EXTRACT PROVIDED —
──────

Run: uv run pytest packages/jw-rag/tests/visual/test_colpali.py -v Expected: 5 passed.

  • Step 5: Commit
git add packages/jw-rag/src/jw_rag/visual/colpali.py packages/jw-rag/tests/visual/test_colpali.py
git commit -m "feat(jw-rag): ColPaliEmbedder/ColQwen2Embedder + fail-fast factory"

Task 7: Ingest pipeline — ingest_pdf_visual / ingest_epub_visual / ingest_jwpub_visual

Files:

  • Create: packages/jw-rag/src/jw_rag/visual/ingest.py

  • Create: packages/jw-rag/tests/visual/test_ingest.py

  • Step 1: Write the failing test

# packages/jw-rag/tests/visual/test_ingest.py
"""Tests for visual ingest pipeline.

──────

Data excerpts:
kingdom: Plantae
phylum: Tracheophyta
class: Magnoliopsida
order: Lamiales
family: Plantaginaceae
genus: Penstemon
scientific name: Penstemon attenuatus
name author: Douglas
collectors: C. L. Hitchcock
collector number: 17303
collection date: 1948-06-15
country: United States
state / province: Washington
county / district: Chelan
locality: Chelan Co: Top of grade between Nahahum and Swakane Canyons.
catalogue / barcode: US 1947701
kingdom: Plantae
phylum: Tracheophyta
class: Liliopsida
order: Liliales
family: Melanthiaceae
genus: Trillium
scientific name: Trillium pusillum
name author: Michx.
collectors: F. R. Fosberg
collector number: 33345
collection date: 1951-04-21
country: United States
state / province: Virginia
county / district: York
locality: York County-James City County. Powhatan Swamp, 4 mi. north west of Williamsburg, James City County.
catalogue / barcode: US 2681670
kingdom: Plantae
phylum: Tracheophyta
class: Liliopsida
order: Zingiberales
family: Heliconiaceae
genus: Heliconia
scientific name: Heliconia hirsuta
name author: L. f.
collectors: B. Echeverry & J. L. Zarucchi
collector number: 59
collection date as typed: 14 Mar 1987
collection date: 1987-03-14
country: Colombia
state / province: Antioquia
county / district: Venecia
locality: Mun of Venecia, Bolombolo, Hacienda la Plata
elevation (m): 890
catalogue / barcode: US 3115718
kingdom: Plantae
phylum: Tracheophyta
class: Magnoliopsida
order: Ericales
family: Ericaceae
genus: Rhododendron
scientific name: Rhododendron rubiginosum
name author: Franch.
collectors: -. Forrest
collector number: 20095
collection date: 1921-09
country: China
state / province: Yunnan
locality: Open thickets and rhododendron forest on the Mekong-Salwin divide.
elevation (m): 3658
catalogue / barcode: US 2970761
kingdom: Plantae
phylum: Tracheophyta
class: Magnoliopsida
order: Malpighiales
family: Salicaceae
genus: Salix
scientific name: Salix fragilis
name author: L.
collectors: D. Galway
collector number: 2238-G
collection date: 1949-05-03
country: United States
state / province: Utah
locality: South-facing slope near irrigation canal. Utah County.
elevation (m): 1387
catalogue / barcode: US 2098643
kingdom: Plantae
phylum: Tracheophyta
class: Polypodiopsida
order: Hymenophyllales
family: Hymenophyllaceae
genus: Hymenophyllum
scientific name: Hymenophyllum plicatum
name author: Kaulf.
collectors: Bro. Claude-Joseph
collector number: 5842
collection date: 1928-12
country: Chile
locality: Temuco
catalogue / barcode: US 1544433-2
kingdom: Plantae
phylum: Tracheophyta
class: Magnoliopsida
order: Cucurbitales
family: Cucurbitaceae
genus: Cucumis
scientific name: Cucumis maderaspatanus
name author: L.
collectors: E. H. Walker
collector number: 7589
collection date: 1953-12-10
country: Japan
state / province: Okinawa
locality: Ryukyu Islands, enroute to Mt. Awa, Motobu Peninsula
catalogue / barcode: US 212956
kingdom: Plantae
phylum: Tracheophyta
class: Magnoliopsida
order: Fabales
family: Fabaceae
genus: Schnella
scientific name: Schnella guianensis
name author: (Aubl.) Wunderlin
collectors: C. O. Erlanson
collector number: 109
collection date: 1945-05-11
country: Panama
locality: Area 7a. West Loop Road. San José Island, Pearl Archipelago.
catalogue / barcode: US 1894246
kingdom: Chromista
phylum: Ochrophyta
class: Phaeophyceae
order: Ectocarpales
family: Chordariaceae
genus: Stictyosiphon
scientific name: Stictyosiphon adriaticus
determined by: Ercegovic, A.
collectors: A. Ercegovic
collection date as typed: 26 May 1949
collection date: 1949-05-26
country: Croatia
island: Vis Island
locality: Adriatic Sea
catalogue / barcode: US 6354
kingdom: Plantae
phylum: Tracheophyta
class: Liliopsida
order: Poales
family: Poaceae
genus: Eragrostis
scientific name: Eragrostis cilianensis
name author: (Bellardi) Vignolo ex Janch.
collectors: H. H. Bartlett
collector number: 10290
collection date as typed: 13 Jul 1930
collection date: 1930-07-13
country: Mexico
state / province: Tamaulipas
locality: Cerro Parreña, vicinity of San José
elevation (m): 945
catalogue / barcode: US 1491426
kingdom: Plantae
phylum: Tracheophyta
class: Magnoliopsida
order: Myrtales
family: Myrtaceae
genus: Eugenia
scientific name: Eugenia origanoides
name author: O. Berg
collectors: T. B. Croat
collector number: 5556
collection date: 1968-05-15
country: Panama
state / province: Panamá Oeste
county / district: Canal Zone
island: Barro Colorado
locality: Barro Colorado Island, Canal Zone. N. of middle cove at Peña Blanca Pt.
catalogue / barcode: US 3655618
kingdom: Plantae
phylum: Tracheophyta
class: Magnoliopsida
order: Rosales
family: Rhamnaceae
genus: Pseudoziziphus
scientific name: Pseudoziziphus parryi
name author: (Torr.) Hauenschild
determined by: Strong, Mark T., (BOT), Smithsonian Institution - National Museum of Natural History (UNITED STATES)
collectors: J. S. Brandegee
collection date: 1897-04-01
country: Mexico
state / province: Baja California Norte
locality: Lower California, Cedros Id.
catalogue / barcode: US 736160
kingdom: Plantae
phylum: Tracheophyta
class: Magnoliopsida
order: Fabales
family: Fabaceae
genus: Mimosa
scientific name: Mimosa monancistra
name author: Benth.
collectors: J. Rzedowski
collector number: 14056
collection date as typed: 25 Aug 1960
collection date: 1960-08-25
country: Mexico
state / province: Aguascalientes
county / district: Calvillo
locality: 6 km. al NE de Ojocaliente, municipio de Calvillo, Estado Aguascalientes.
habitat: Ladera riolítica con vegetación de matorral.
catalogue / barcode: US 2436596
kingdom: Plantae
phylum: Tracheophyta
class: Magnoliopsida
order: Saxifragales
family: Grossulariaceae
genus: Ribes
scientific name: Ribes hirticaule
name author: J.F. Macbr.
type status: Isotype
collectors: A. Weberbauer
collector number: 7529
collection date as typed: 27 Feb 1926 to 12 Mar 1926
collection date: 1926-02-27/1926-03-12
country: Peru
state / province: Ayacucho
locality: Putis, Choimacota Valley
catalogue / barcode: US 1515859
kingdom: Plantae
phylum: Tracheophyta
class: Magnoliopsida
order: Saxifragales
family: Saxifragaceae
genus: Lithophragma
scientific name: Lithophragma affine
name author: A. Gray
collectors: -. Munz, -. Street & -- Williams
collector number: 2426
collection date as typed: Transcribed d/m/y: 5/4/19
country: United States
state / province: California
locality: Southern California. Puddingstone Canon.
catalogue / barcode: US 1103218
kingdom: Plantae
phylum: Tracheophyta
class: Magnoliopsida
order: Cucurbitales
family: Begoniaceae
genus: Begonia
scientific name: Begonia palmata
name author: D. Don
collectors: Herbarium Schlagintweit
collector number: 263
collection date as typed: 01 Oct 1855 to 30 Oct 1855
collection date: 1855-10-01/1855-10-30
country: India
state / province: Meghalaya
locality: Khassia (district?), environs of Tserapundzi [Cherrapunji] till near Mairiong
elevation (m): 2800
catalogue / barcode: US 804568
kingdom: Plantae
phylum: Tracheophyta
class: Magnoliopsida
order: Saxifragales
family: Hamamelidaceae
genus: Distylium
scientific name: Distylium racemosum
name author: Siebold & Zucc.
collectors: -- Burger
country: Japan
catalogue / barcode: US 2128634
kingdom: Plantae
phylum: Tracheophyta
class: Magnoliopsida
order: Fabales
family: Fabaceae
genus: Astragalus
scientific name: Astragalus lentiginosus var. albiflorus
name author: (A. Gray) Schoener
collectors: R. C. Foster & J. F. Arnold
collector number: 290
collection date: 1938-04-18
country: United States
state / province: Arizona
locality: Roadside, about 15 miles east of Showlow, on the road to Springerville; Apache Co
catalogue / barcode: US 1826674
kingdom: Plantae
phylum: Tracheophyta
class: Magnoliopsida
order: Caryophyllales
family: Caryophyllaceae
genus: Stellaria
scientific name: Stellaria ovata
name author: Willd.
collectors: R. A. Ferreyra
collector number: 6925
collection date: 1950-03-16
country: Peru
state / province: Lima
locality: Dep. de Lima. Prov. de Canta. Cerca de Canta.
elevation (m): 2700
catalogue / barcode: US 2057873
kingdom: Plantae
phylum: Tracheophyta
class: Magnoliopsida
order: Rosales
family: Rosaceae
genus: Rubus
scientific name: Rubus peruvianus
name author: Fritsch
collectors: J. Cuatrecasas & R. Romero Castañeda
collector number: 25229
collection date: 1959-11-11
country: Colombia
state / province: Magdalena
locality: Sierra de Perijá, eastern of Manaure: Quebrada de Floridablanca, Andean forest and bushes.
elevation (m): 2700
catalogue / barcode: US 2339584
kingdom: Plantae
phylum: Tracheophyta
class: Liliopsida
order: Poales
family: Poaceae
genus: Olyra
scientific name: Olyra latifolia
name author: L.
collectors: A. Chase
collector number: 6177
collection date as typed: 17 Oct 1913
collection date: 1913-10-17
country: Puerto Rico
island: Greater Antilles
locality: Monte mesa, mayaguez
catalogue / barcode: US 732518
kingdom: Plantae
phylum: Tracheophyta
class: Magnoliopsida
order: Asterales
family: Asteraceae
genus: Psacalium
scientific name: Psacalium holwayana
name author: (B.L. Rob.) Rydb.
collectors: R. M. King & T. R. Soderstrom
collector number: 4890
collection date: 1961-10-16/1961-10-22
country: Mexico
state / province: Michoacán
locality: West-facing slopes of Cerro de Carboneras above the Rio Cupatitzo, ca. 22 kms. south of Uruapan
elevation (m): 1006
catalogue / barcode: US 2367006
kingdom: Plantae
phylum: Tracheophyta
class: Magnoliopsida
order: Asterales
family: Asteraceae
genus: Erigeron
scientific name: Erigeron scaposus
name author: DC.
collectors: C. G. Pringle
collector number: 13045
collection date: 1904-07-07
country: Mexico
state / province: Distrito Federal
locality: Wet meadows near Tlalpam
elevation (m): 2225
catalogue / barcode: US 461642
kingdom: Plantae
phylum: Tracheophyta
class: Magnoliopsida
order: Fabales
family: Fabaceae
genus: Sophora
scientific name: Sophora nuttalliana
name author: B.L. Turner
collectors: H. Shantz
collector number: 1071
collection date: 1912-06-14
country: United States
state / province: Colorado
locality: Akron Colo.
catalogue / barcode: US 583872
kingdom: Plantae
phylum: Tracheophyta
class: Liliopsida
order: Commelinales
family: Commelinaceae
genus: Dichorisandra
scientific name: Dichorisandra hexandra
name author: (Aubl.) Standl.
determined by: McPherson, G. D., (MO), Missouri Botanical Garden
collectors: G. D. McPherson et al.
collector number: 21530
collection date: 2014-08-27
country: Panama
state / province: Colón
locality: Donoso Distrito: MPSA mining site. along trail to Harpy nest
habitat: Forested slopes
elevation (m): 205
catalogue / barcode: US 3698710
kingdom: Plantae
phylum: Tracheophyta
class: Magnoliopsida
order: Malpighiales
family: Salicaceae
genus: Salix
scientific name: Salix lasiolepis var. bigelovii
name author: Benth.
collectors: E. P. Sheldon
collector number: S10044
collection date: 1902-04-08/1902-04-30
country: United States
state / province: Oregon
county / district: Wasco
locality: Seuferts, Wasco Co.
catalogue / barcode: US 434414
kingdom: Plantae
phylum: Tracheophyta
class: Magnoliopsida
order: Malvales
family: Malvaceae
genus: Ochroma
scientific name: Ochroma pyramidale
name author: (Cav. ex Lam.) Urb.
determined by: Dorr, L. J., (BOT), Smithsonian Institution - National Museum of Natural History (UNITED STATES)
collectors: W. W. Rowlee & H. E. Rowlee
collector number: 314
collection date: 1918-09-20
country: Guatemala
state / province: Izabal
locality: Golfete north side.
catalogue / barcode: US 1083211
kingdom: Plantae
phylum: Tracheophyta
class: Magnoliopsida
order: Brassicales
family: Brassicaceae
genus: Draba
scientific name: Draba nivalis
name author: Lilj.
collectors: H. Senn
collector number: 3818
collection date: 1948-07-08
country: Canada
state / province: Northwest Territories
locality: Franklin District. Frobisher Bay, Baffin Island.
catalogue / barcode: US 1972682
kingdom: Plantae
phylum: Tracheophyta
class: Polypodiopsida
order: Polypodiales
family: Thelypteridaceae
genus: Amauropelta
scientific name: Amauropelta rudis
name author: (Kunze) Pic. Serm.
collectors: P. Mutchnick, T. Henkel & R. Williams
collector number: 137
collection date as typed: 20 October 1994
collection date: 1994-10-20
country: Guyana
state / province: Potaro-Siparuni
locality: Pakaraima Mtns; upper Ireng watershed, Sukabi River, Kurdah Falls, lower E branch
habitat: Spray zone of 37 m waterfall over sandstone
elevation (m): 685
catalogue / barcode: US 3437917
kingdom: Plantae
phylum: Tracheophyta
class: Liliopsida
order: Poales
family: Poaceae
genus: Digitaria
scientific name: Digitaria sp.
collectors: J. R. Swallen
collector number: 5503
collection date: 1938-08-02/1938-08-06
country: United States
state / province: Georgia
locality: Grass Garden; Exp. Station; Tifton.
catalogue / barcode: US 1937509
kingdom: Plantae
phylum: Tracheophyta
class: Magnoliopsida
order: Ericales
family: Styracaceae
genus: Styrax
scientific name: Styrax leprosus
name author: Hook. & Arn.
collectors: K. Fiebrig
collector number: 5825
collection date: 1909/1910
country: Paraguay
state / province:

──────

SET PROBLEM 1 —
Summarize the plan excerpt in two sentences.
SET PROBLEM 2 —
Reproduce the rows from the first line through the line that contains "county / district: Chelan", substituting "region" for "state / province" and leaving everything else unchanged.

TASK OUTPUT 1 —
The plan excerpt has the ColPali tests run with pytest, with 5 passing expected, and then has the colpali.py module and its test file committed as a ColPaliEmbedder/ColQwen2Embedder and fail-fast factory feature. It then starts Task 7, an ingest pipeline with ingest_pdf_visual, ingest_epub_visual and ingest_jwpub_visual, which creates ingest.py and test_ingest.py and begins by writing the failing test.

TASK OUTPUT 2 —
kingdom: Plantae
phylum: Tracheophyta
class: Magnoliopsida
order: Lamiales
family: Plantaginaceae
genus: Penstemon
scientific name: Penstemon attenuatus
name author: Douglas
collectors: C. L. Hitchcock
collector number: 17303
collection date: 1948-06-15
country: United States
region: Washington
county / district: Chelan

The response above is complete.